-- TASK STATEMENT --
When the line containing "as they arise." appears in the entries below, begin printing there and stop after the line containing "compassion toward education."; print each of those lines exactly and no other line.

Start of TASK DATA

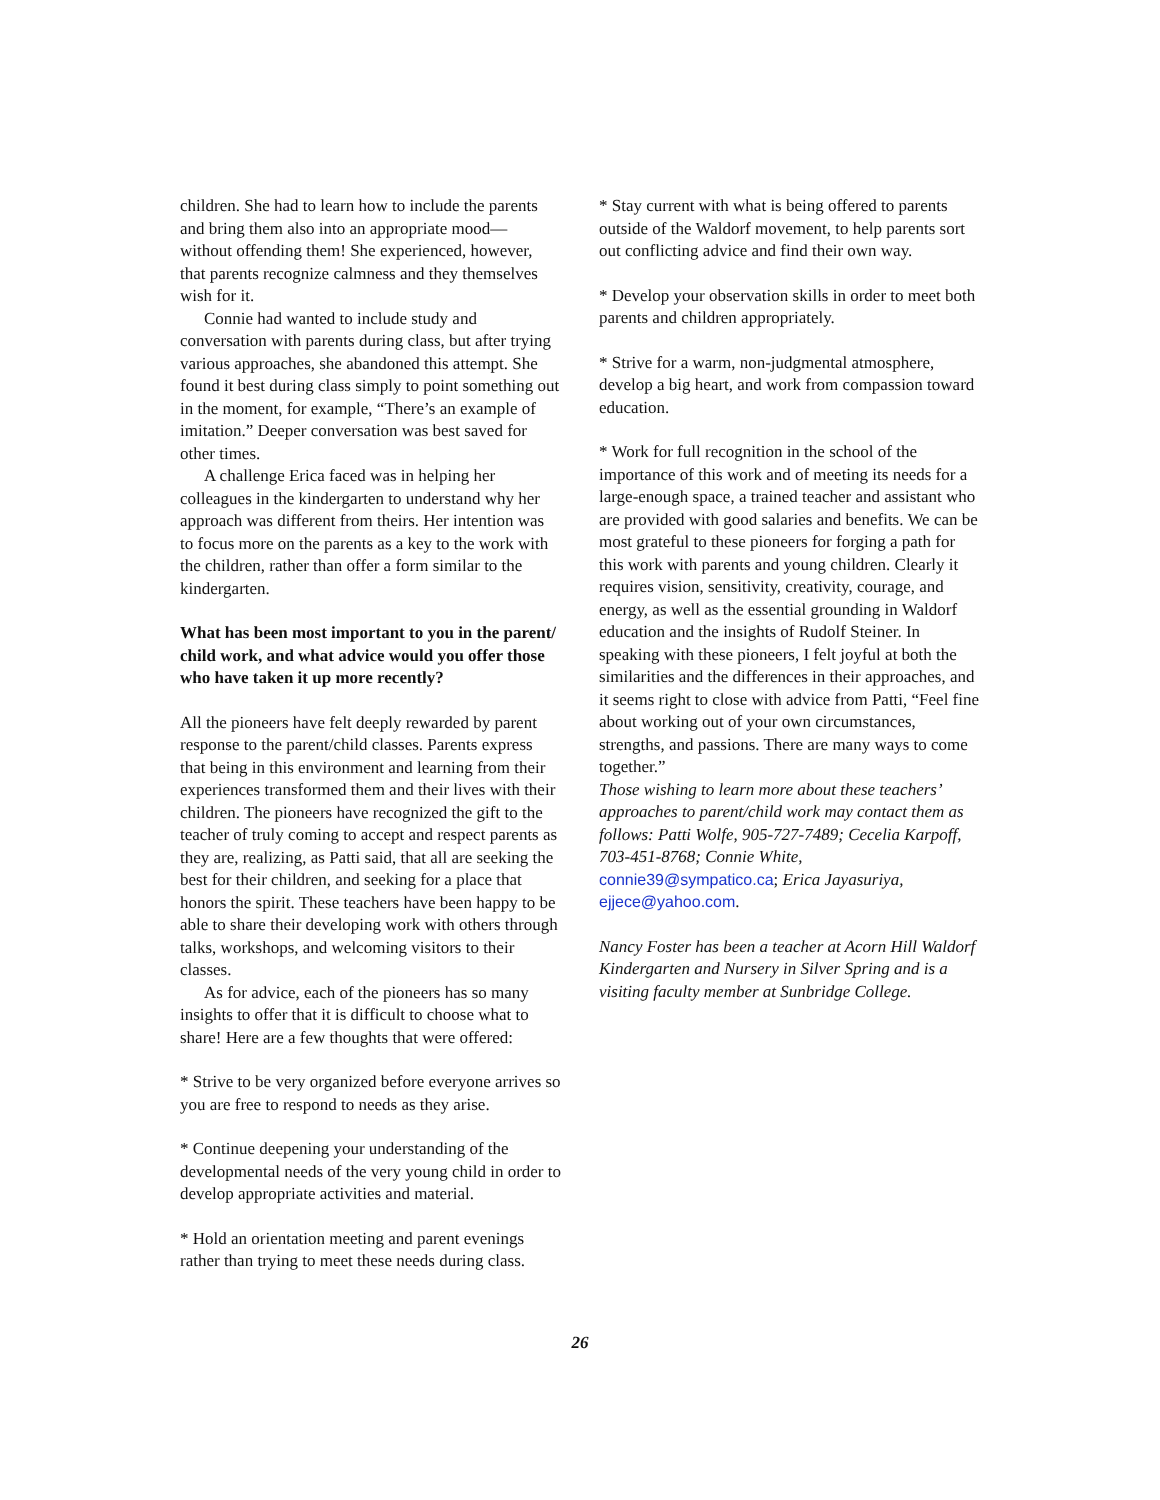children. She had to learn how to include the parents and bring them also into an appropriate mood— without offending them! She experienced, however, that parents recognize calmness and they themselves wish for it.
Connie had wanted to include study and conversation with parents during class, but after trying various approaches, she abandoned this attempt. She found it best during class simply to point something out in the moment, for example, “There’s an example of imitation.” Deeper conversation was best saved for other times.
A challenge Erica faced was in helping her colleagues in the kindergarten to understand why her approach was different from theirs. Her intention was to focus more on the parents as a key to the work with the children, rather than offer a form similar to the kindergarten.
What has been most important to you in the parent/ child work, and what advice would you offer those who have taken it up more recently?
All the pioneers have felt deeply rewarded by parent response to the parent/child classes. Parents express that being in this environment and learning from their experiences transformed them and their lives with their children. The pioneers have recognized the gift to the teacher of truly coming to accept and respect parents as they are, realizing, as Patti said, that all are seeking the best for their children, and seeking for a place that honors the spirit. These teachers have been happy to be able to share their developing work with others through talks, workshops, and welcoming visitors to their classes.
As for advice, each of the pioneers has so many insights to offer that it is difficult to choose what to share! Here are a few thoughts that were offered:
* Strive to be very organized before everyone arrives so you are free to respond to needs as they arise.
* Continue deepening your understanding of the developmental needs of the very young child in order to develop appropriate activities and material.
* Hold an orientation meeting and parent evenings rather than trying to meet these needs during class.
* Stay current with what is being offered to parents outside of the Waldorf movement, to help parents sort out conflicting advice and find their own way.
* Develop your observation skills in order to meet both parents and children appropriately.
* Strive for a warm, non-judgmental atmosphere, develop a big heart, and work from compassion toward education.
* Work for full recognition in the school of the importance of this work and of meeting its needs for a large-enough space, a trained teacher and assistant who are provided with good salaries and benefits. We can be most grateful to these pioneers for forging a path for this work with parents and young children. Clearly it requires vision, sensitivity, creativity, courage, and energy, as well as the essential grounding in Waldorf education and the insights of Rudolf Steiner. In speaking with these pioneers, I felt joyful at both the similarities and the differences in their approaches, and it seems right to close with advice from Patti, “Feel fine about working out of your own circumstances, strengths, and passions. There are many ways to come together.”
Those wishing to learn more about these teachers’ approaches to parent/child work may contact them as follows: Patti Wolfe, 905-727-7489; Cecelia Karpoff, 703-451-8768; Connie White, connie39@sympatico.ca; Erica Jayasuriya, ejjece@yahoo.com.
Nancy Foster has been a teacher at Acorn Hill Waldorf Kindergarten and Nursery in Silver Spring and is a visiting faculty member at Sunbridge College.
26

End of TASK DATA

-- ANSWER SPACE --
* Strive to be very organized before everyone arrives so you are free to respond to needs as they arise.
* Continue deepening your understanding of the developmental needs of the very young child in order to develop appropriate activities and material.
* Hold an orientation meeting and parent evenings rather than trying to meet these needs during class.
* Stay current with what is being offered to parents outside of the Waldorf movement, to help parents sort out conflicting advice and find their own way.
* Develop your observation skills in order to meet both parents and children appropriately.
* Strive for a warm, non-judgmental atmosphere, develop a big heart, and work from compassion toward education.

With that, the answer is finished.